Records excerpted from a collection

* * * * * * *

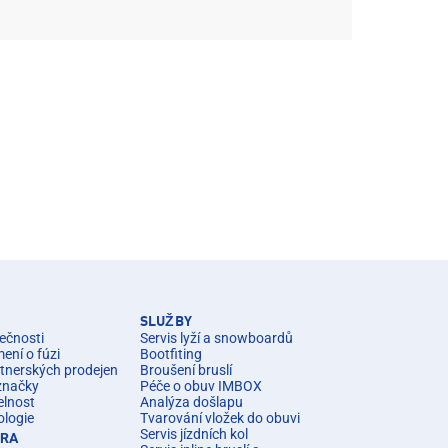
SLUŽBY
ečnosti
Servis lyží a snowboardů
ní o fúzi
Bootfiting
rtnerských prodejen
Broušení bruslí
značky
Péče o obuv IMBOX
elnost
Analýza došlapu
ologie
Tvarování vložek do obuvi
Servis jízdních kol
ÉRA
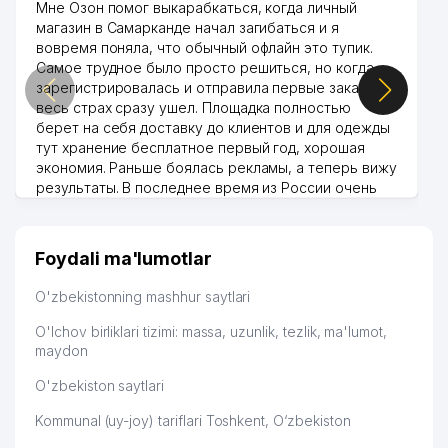
Мне Озон помог выкарабкаться, когда личный
магазин в Самарканде начал загибаться и я
вовремя поняла, что обычный офлайн это тупик.
Самое трудное было просто решиться, но когда
зарегистрировалась и отправила первые заказы,
весь страх сразу ушел. Площадка полностью
берет на себя доставку до клиентов и для одежды
тут хранение бесплатное первый год, хорошая
экономия. Раньше боялась рекламы, а теперь вижу
результаты. В последнее время из России очень
много заказывают, а вначале только по
Узбекистану брали, но вяло. Удалось раскрутиться,
дальше развиваюсь потихоньку😊
Foydali ma'lumotlar
Hamida 03.08.2026 12:45:39
O'zbekistonning mashhur saytlari
O'lchov birliklari tizimi: massa, uzunlik, tezlik, ma'lumot,
maydon
O'zbekiston saytlari
Kommunal (uy-joy) tariflari Toshkent, O‘zbekiston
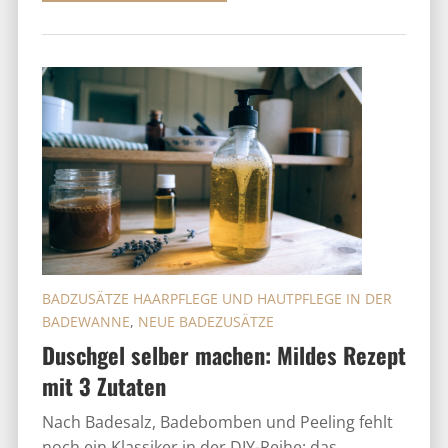
BADZUSÄTZE HAARPFLEGE UND HAUTPFLEGE IN DER
BADEWANNE
,
NEUE BADEZUSÄTZE
Duschgel selber machen: Mildes Rezept
mit 3 Zutaten
Nach Badesalz, Badebomben und Peeling fehlt
noch ein Klassiker in der DIY-Reihe: das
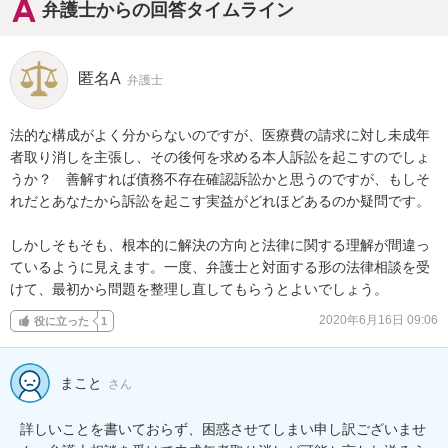
弁護士からの回答タイムライン
匿名A
弁護士
法的な構成がよく分からないのですが、医療費の請求に対し未成年
者取り消しを主張し、その後何を求める本人訴訟を起こすのでしょ
うか？　善解すれば債務不存在確認訴訟かと思うのですが、もしそ
れだとあなたから訴訟を起こす実益がどれほどあるのか疑問です。

しかしそもそも、根本的に解決の方向と法律に関する理解が間違っ
ているように見えます。一度、弁護士と対面する形の法律相談を受
けて、最初から問題を整理し直してもらうとよいでしょう。
2020年6月16日 09:06
役に立った
1
まこと
さん
詳しいことを書いておらず、困惑させてしまい申し訳ございませ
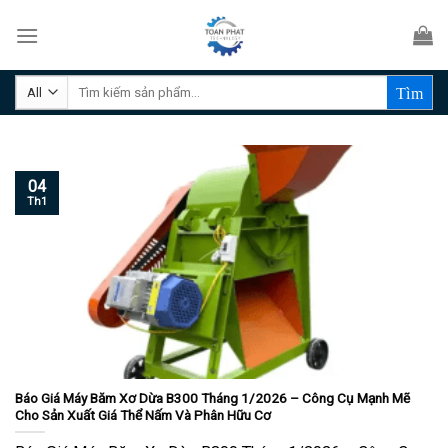
Skip
to
content
Tìm
kiếm:
04
Th1
Báo Giá Máy Băm Xơ Dừa B300 Tháng 1/2026 – Công Cụ Mạnh Mẽ
Cho Sản Xuất Giá Thể Nấm Và Phân Hữu Cơ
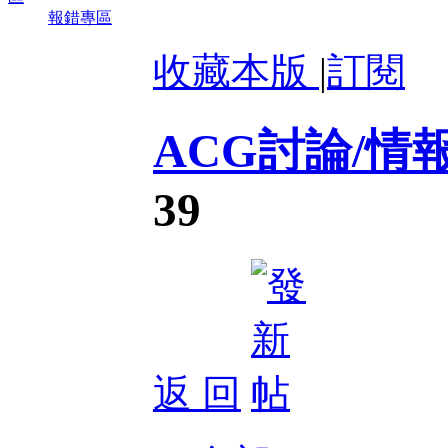
報錯專區
收藏本版
|
訂閱
ACG討論/情
39
返 回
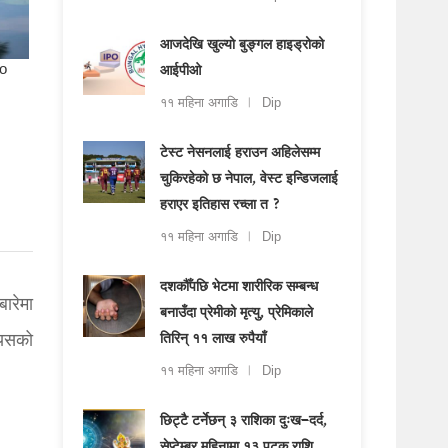
आजदेखि खुल्यो बुङ्गल हाइड्रोको
आईपीओ
११ महिना अगाडि
Dip
टेस्ट नेसनलाई हराउन अहिलेसम्म
चुकिरहेको छ नेपाल, वेस्ट इन्डिजलाई
हराएर इतिहास रच्ला त ?
११ महिना अगाडि
Dip
दशकौँपछि भेटमा शारीरिक सम्बन्ध
ारेमा
बनाउँदा प्रेमीको मृत्यु, प्रेमिकाले
 यसको
तिरिन् ११ लाख रुपैयाँ
११ महिना अगाडि
Dip
छिट्टै टर्नेछन् ३ राशिका दुःख–दर्द,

* * * * * * *

## Assigned task
Output a verbatim copy of the entries and skip the pictures.

## Answer to this problem
SLUŽBY
ečnosti
Servis lyží a snowboardů
ní o fúzi
Bootfiting
rtnerských prodejen
Broušení bruslí
značky
Péče o obuv IMBOX
elnost
Analýza došlapu
ologie
Tvarování vložek do obuvi
Servis jízdních kol
ÉRA
Мне Озон помог выкарабкаться, когда личный
магазин в Самарканде начал загибаться и я
вовремя поняла, что обычный офлайн это тупик.
Самое трудное было просто решиться, но когда
зарегистрировалась и отправила первые заказы,
весь страх сразу ушел. Площадка полностью
берет на себя доставку до клиентов и для одежды
тут хранение бесплатное первый год, хорошая
экономия. Раньше боялась рекламы, а теперь вижу
результаты. В последнее время из России очень
много заказывают, а вначале только по
Узбекистану брали, но вяло. Удалось раскрутиться,
дальше развиваюсь потихоньку😊
Foydali ma'lumotlar
Hamida 03.08.2026 12:45:39
O'zbekistonning mashhur saytlari
O'lchov birliklari tizimi: massa, uzunlik, tezlik, ma'lumot,
maydon
O'zbekiston saytlari
Kommunal (uy-joy) tariflari Toshkent, O‘zbekiston
BADZUSÄTZE HAARPFLEGE UND HAUTPFLEGE IN DER
BADEWANNE
,
NEUE BADEZUSÄTZE
Duschgel selber machen: Mildes Rezept
mit 3 Zutaten
Nach Badesalz, Badebomben und Peeling fehlt
noch ein Klassiker in der DIY-Reihe: das
弁護士からの回答タイムライン
匿名A
弁護士
法的な構成がよく分からないのですが、医療費の請求に対し未成年
者取り消しを主張し、その後何を求める本人訴訟を起こすのでしょ
うか？　善解すれば債務不存在確認訴訟かと思うのですが、もしそ
れだとあなたから訴訟を起こす実益がどれほどあるのか疑問です。

しかしそもそも、根本的に解決の方向と法律に関する理解が間違っ
ているように見えます。一度、弁護士と対面する形の法律相談を受
けて、最初から問題を整理し直してもらうとよいでしょう。
2020年6月16日 09:06
役に立った
1
まこと
さん
詳しいことを書いておらず、困惑させてしまい申し訳ございませ
Skip
to
content
Tìm
kiếm:
04
Th1
Báo Giá Máy Băm Xơ Dừa B300 Tháng 1/2026 – Công Cụ Mạnh Mẽ
Cho Sản Xuất Giá Thể Nấm Và Phân Hữu Cơ
報錯專區
收藏本版
|
訂閱
ACG討論/情
39
返 回
आजदेखि खुल्यो बुङ्गल हाइड्रोको
आईपीओ
११ महिना अगाडि
Dip
टेस्ट नेसनलाई हराउन अहिलेसम्म
चुकिरहेको छ नेपाल, वेस्ट इन्डिजलाई
हराएर इतिहास रच्ला त ?
११ महिना अगाडि
Dip
दशकौँपछि भेटमा शारीरिक सम्बन्ध
ारेमा
बनाउँदा प्रेमीको मृत्यु, प्रेमिकाले
 यसको
तिरिन् ११ लाख रुपैयाँ
११ महिना अगाडि
Dip
छिट्टै टर्नेछन् ३ राशिका दुःख–दर्द,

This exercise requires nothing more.